For the first time in my flying experience, I was asked to do an end-of-the-flight stretch: “Up, to the left, to the right, and bend down,” she said. “Then while you’re down there, would you check for any trash we can collect?” People laughed. “Very clever,” I said to my husband.
Then her voice grew more serious. She asked us to lower all the shades and when it was dark, she said, “If you are a military veteran, please push the call button.”
I’ve never served in the military, but for the first time in my 63 years, I had a connection to a veteran. My husband served in the Navy in Vietnam.
We watched together as the call lights came on ahead of us. The cabin glowed, reminding me of candles at a concert.
Then Mary said, “If you are a spouse or family member of a veteran, please click on the call button. We know you served too, and we appreciate your contribution.”

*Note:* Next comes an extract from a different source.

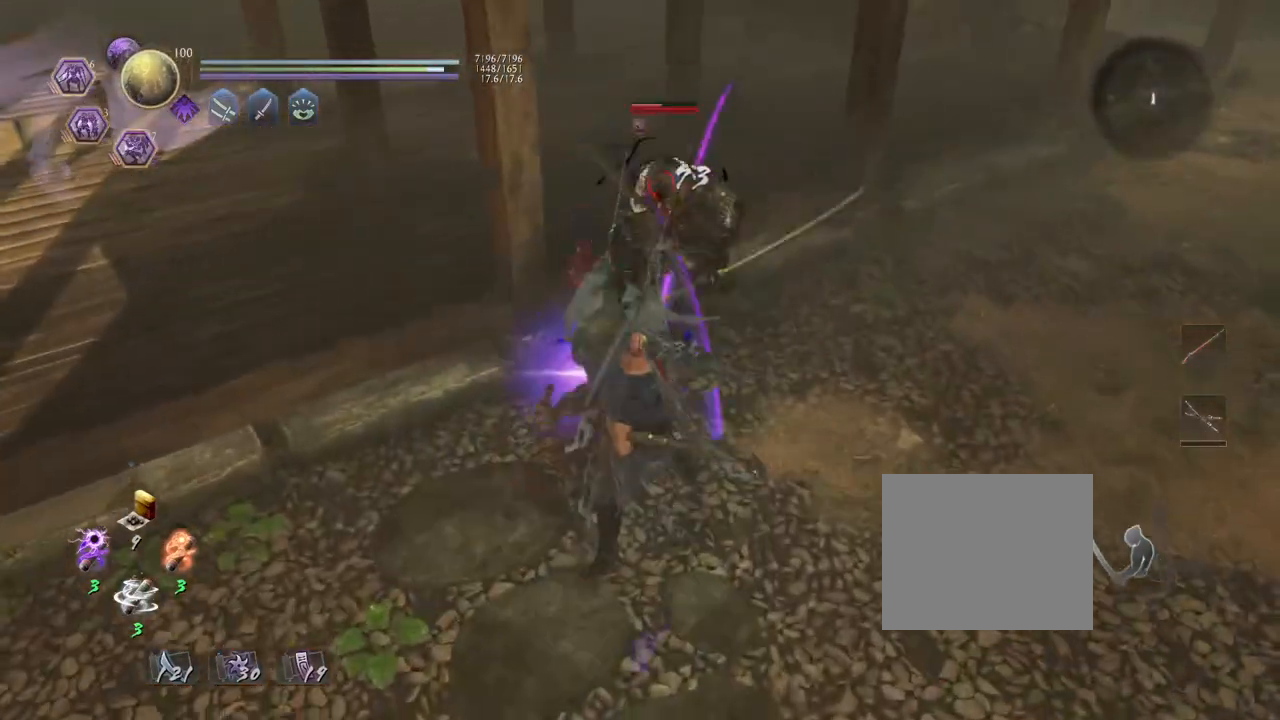
{"buttons": ["CROSS", "R1"], "left_stick": "up", "right_stick": "center", "events": [[183, "R1", "down"], [467, "CROSS", "down"]]}
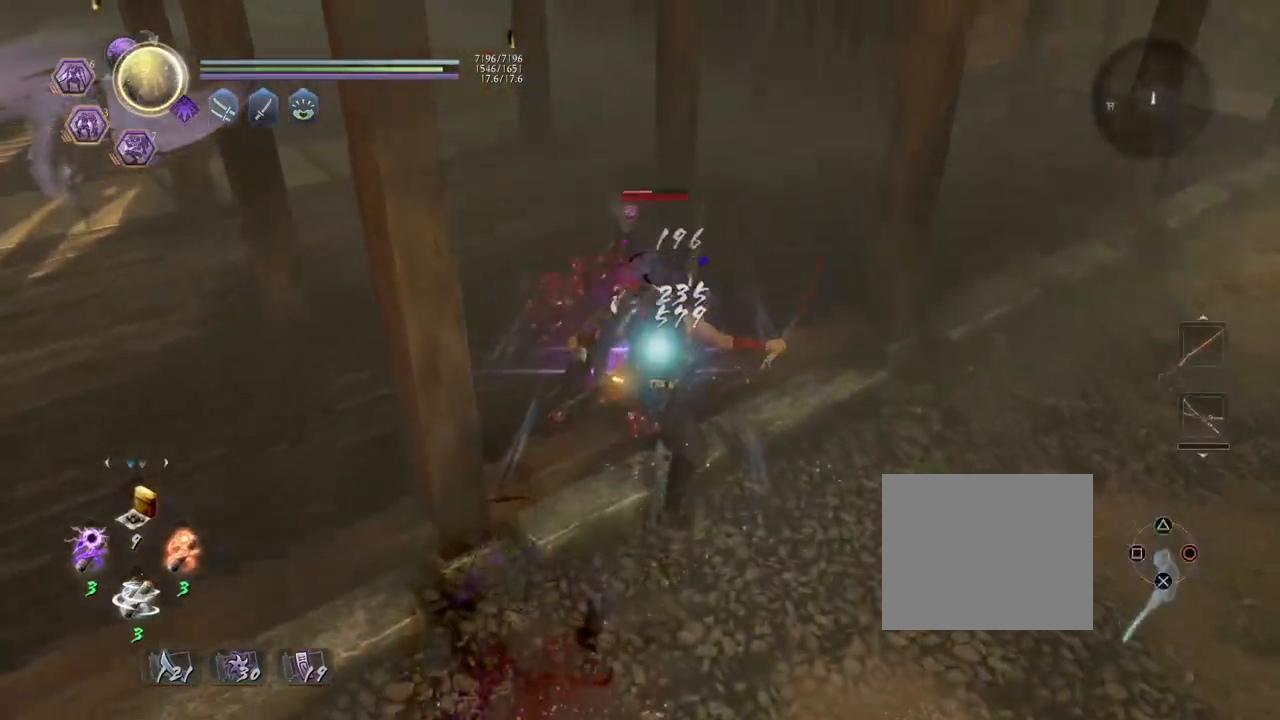
{"buttons": [], "left_stick": "center", "right_stick": "center", "events": [[67, "CROSS", "up"], [67, "R1", "up"], [83, "left_stick", "center"], [167, "SQUARE", "down"], [250, "SQUARE", "up"], [433, "TRIANGLE", "down"], [500, "TRIANGLE", "up"]]}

I reached for the button. Then I turned to my husband, and asked, “Do I qualify?” He had been married to his first wife, Jean, back in the days of the Vietnam War, and I’d been a high school student in high school during the years he served. As a college student, I believed the war was wrong, back before I understood that the media doesn’t tell us everything.
He grinned and said, “What do you think?”
For the first time I realized how much marrying my husband had expanded my world. I was a military wife, as well as a step-mother to seven children and a step-grandmother to 15 more. I wonder how many others felt empowered by Mary Hannold’s tribute to veterans.
What inspired you on Veteran’s Day?
What inspires you as we move past November and into “the holidays”?